- PROBLEM TO WORK ON
Copy every line of the records below word for word, leaving out the pictures.

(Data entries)
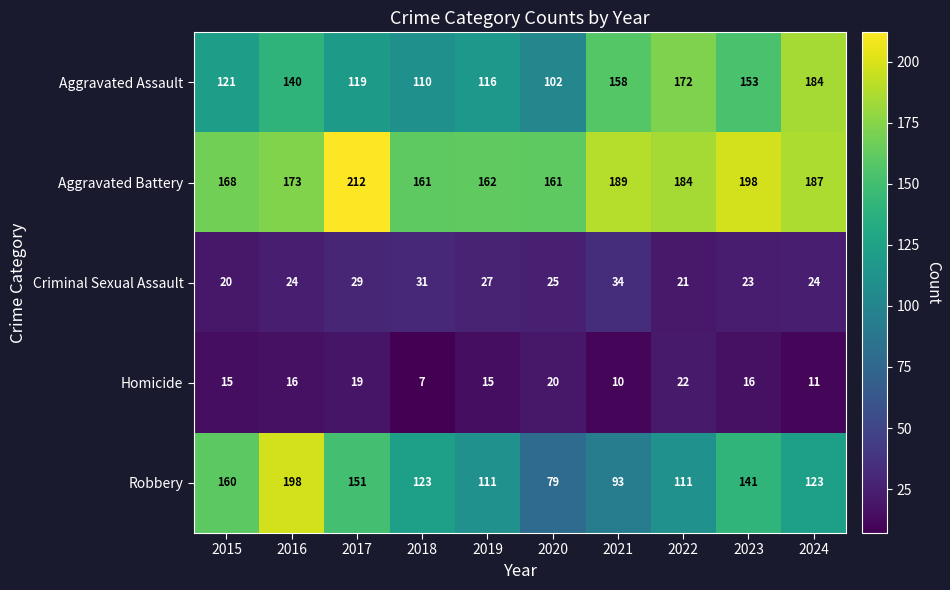

Where does the Aggravated Battery series first go above 184?

2017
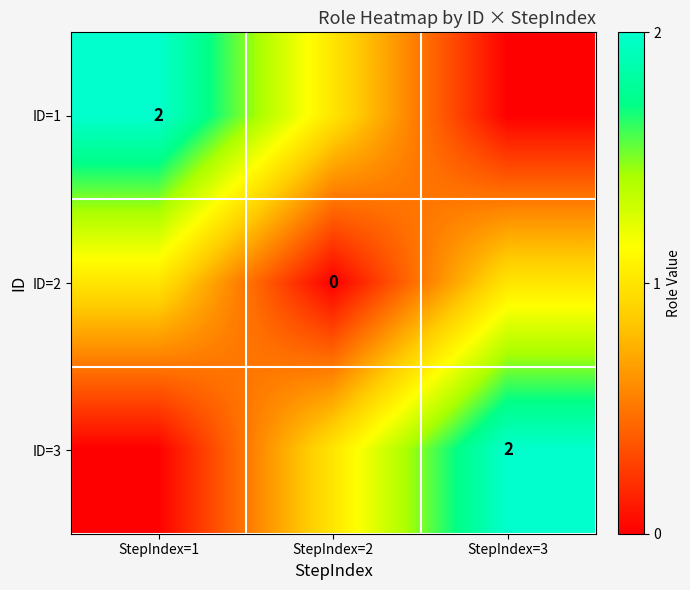

The value of ID=1 at StepIndex=1 is 3. True or false?

False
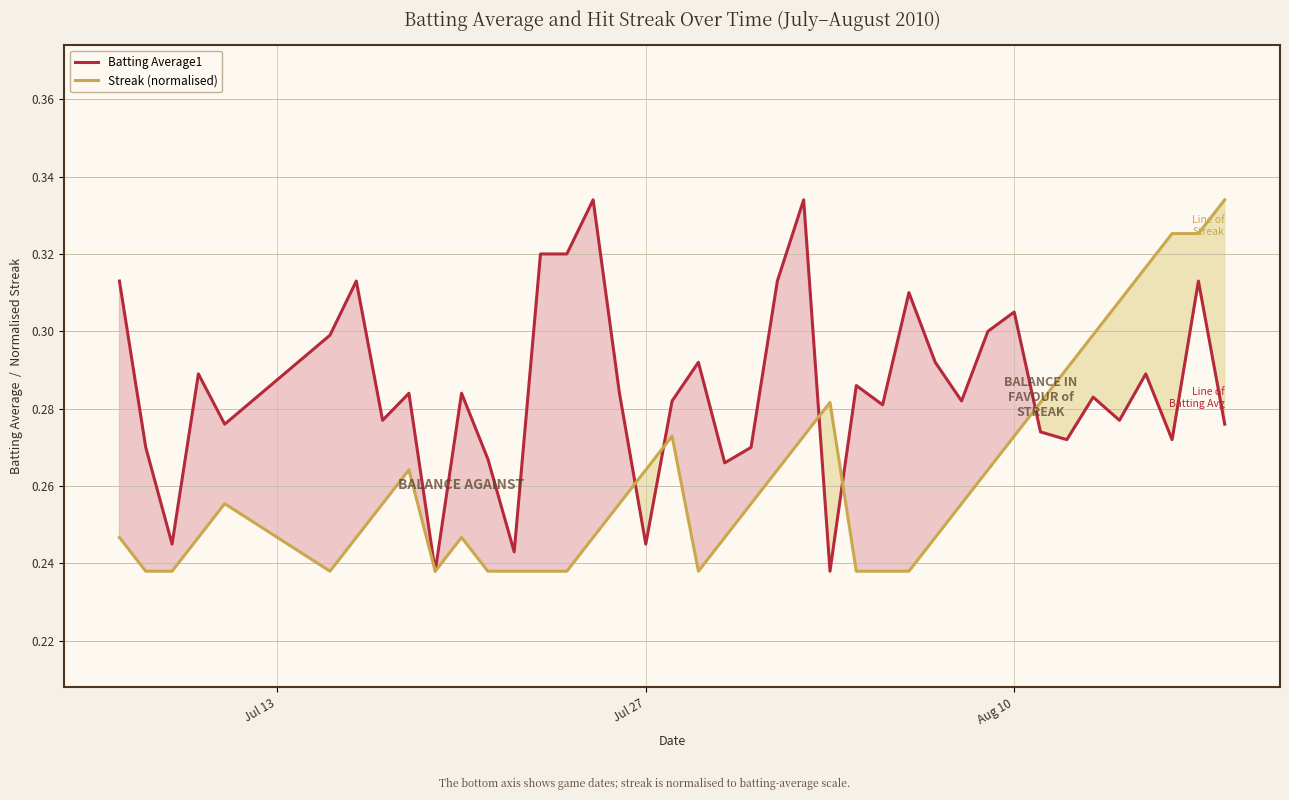

What is the value of the Streak (normalised) point at the 28th from the left?

0.2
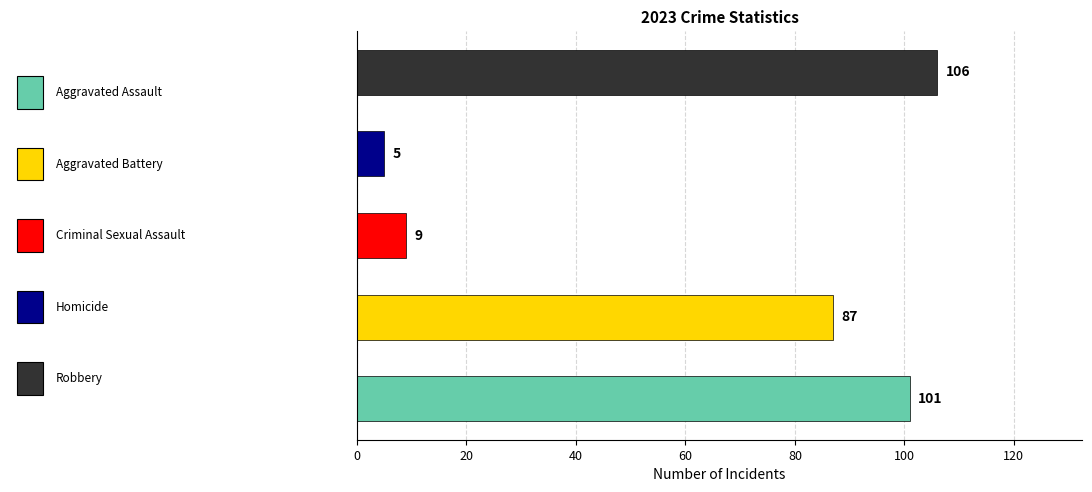

How many categories are shown in the chart?

5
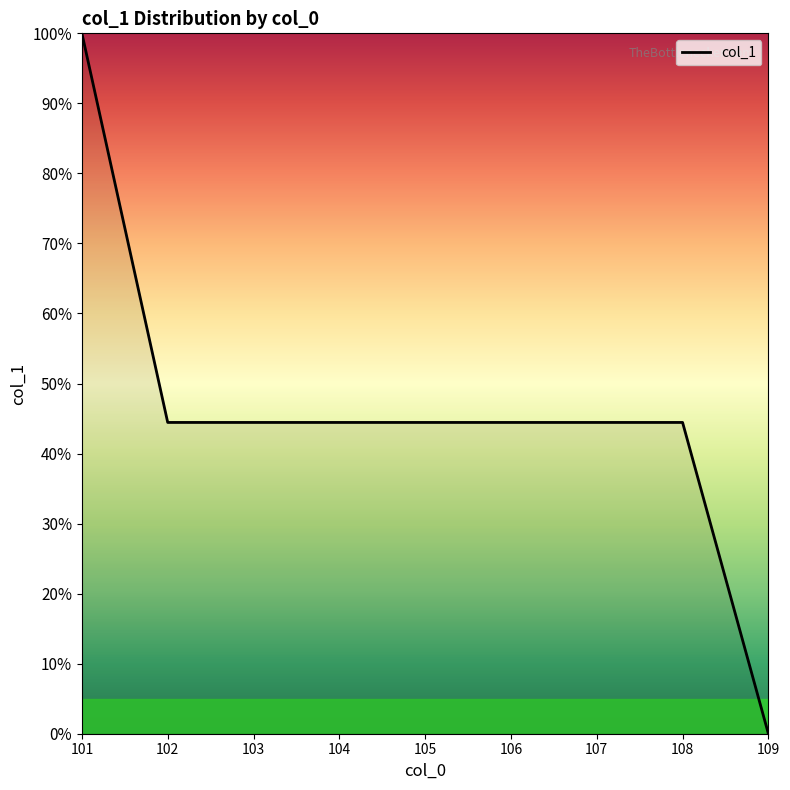

What is the difference between the maximum and minimum values?

1.0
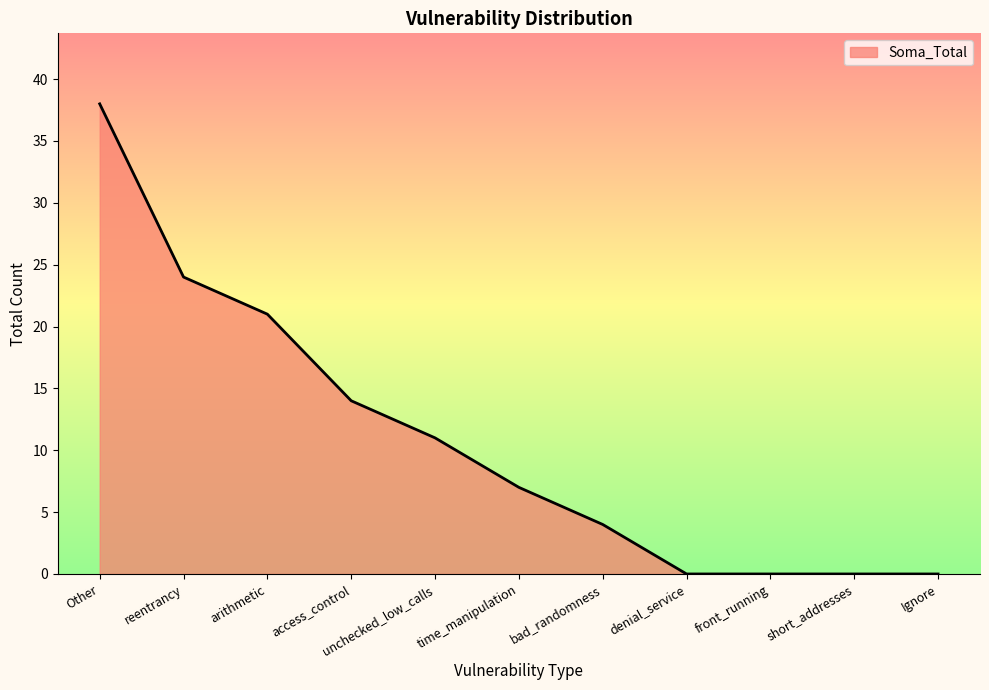

Between time_manipulation and access_control, which is larger?

access_control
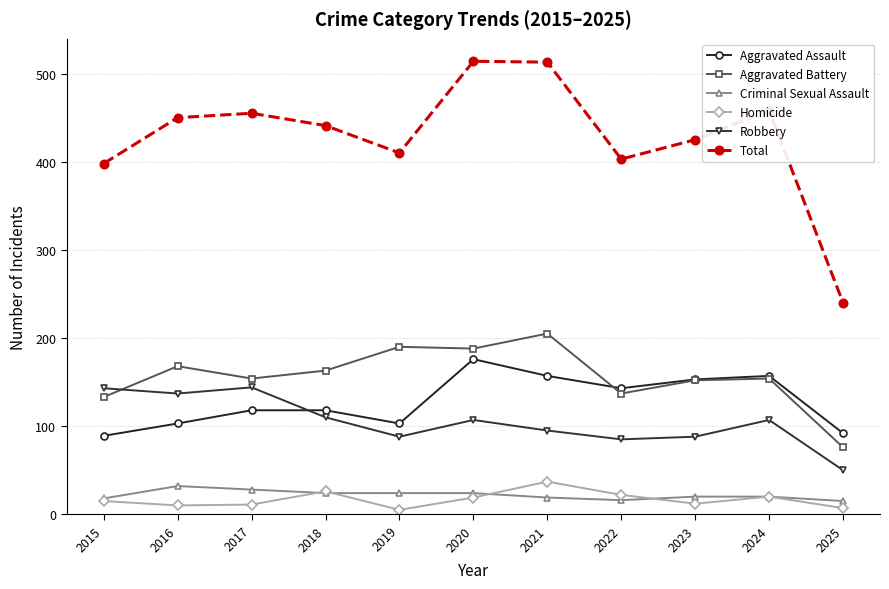

How many categories are shown in the chart?

11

- RESULT
Where does the Aggravated Battery series first go above 184?

2017

The value of ID=1 at StepIndex=1 is 3. True or false?

False

What is the value of the Streak (normalised) point at the 28th from the left?

0.2

How many categories are shown in the chart?

5

What is the difference between the maximum and minimum values?

1.0

Between time_manipulation and access_control, which is larger?

access_control

How many categories are shown in the chart?

11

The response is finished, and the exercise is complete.